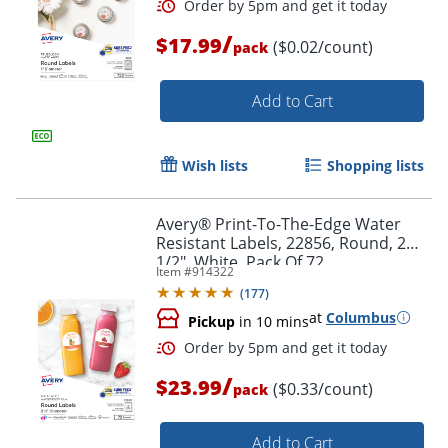
/
$17.99
($0.02/count)
pack
Add to Cart
Wish lists
Shopping lists
Avery® Print-To-The-Edge Water
Resistant Labels, 22856, Round, 2
1/2", White, Pack Of 72
Item #
914322
(
177
)
Order by 5pm and get it toda
at
Columbus
Pickup
in 10 mins
/
$23.99
($0.33/count)
pack
Add to Cart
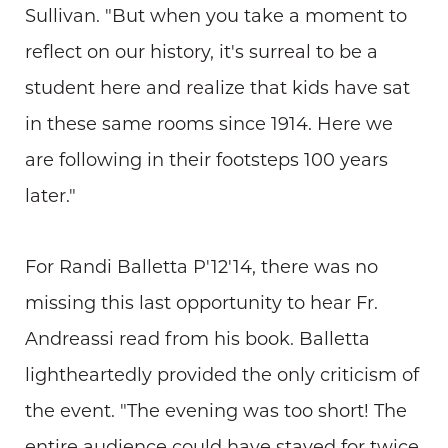
Sullivan. "But when you take a moment to
reflect on our history, it's surreal to be a
student here and realize that kids have sat
in these same rooms since 1914. Here we
are following in their footsteps 100 years
later."
For Randi Balletta P'12'14, there was no
missing this last opportunity to hear Fr.
Andreassi read from his book. Balletta
lightheartedly provided the only criticism of
the event. "The evening was too short! The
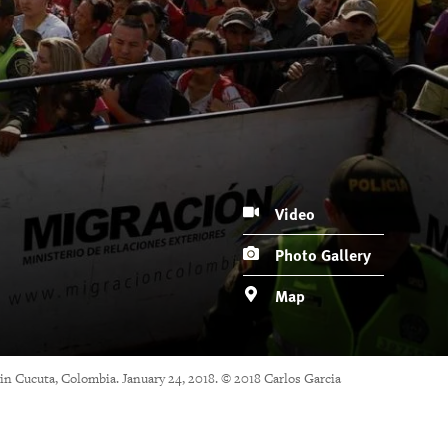
Video
Photo Gallery
Map
 in Cucuta, Colombia. January 24, 2018. © 2018 Carlos Garcia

(Task objective)
Transcribe the text read from every record above, line by line and with no changes, leaving the pictures out of your answer.

(Response to the exercise)
/
$17.99
($0.02/count)
pack
Add to Cart
Wish lists
Shopping lists
Avery® Print-To-The-Edge Water
Resistant Labels, 22856, Round, 2
1/2", White, Pack Of 72
Item #
914322
(
177
)
Order by 5pm and get it toda
at
Columbus
Pickup
in 10 mins
/
$23.99
($0.33/count)
pack
Add to Cart
Sullivan. "But when you take a moment to
reflect on our history, it's surreal to be a
student here and realize that kids have sat
in these same rooms since 1914. Here we
are following in their footsteps 100 years
later."
For Randi Balletta P'12'14, there was no
missing this last opportunity to hear Fr.
Andreassi read from his book. Balletta
lightheartedly provided the only criticism of
the event. "The evening was too short! The
Video
Photo Gallery
Map
 in Cucuta, Colombia. January 24, 2018. © 2018 Carlos Garcia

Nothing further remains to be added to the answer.